How to test for that? Here is one idea:
@pytest.mark.parametrize(
"frequencies,header",
[
({"a": 12}, b"a-\x0c"),
({"a": 256}, b"a-\x01\x00"),
({"a": 12, "b": 256}, b"a-\x0c,b-\x01\x00"),
({"á": 1}, b"\xc3\xa1-\x01"),
],
)
def test_header_values(frequencies: dict[str, int], header: bytes):
result = serialize.create_header(frequencies)
assert result.startswith(header)
assert result.endswith(b"\n**\n")
def test_header_doesnot_write_content():
header = serialize.create_header({"a": 0})
_, content = header.split(b"\n**\n")
assert content == b""
Go ahead and try to implement it yourself, try to solve one test case at the time! At this step we are also required to improve the tests of our main function to check that a file can be written with that header. I will ommit that part from this post.
Food for Thought
You can check my full implementation at https://github.com/srcolinas/codingchallenges_solutions/tree/main/compression-tool
Here are some things to think about:
- Remember that the output file will also contain a hedear with the frequencies for each character, so the final amount of bytes is the bytes in the payload + the bytes in the header. If we have a large document, we will still achieve some compression, so that is fine.
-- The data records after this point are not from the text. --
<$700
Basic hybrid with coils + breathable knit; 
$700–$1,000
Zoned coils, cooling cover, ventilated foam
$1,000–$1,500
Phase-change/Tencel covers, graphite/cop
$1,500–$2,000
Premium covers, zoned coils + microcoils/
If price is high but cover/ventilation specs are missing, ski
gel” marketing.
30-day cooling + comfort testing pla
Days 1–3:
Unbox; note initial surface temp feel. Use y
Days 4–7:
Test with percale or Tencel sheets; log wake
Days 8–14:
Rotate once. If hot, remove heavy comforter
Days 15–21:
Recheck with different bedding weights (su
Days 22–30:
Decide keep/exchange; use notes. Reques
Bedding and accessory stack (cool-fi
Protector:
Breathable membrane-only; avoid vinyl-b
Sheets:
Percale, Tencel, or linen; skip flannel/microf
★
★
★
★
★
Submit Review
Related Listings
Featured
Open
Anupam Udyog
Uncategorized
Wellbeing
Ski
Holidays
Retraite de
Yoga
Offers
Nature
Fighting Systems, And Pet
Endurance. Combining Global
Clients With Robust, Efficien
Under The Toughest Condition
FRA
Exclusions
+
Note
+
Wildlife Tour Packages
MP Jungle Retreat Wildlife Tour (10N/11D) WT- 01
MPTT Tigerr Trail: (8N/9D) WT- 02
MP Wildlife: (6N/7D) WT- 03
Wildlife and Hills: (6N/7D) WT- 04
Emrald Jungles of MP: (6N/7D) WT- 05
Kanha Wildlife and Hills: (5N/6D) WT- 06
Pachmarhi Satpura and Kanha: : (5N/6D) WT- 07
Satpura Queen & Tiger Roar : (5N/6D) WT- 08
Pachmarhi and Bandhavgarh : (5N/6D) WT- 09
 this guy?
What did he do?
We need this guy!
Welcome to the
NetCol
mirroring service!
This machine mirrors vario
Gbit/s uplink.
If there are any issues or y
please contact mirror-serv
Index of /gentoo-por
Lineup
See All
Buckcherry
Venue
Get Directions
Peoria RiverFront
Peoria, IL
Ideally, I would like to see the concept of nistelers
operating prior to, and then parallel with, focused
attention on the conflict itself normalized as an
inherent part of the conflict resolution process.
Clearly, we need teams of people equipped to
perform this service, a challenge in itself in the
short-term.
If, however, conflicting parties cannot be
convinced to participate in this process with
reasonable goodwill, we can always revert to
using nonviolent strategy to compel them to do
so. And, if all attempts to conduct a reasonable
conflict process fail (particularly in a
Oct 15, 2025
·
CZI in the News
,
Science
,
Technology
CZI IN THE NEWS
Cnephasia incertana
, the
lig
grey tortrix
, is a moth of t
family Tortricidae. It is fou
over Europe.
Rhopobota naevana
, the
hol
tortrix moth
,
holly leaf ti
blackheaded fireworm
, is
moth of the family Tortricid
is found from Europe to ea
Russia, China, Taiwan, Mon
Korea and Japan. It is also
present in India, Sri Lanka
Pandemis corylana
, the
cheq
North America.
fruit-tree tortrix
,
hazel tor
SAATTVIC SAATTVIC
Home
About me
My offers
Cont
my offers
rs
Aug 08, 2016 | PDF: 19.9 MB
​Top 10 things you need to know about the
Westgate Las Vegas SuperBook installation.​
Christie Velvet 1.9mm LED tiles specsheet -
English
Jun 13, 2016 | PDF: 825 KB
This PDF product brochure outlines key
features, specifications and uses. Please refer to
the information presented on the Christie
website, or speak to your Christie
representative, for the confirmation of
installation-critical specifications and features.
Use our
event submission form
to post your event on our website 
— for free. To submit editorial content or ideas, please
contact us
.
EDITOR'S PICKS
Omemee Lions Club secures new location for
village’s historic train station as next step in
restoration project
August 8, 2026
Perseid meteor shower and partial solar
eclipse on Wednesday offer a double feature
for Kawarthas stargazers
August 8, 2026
- I originally thought I didn't need to write the frequencies to the output file and then build the tree from that. I thought I could just write the prefix-code table and I would be able to restore a file. Think about why it wouldn't work.
- The test cases sometimes use objects that would never appear in real life, like a tree with a particular structure or weights; however, it is fine to use that for testing, since they are compact ways to highlight particular cases that we need to support in our implementation.
- It is nice to see a real application of data structures and algorithmos out there. I know there are many, but the world of high level languages an libraries makes us not to think about that too often.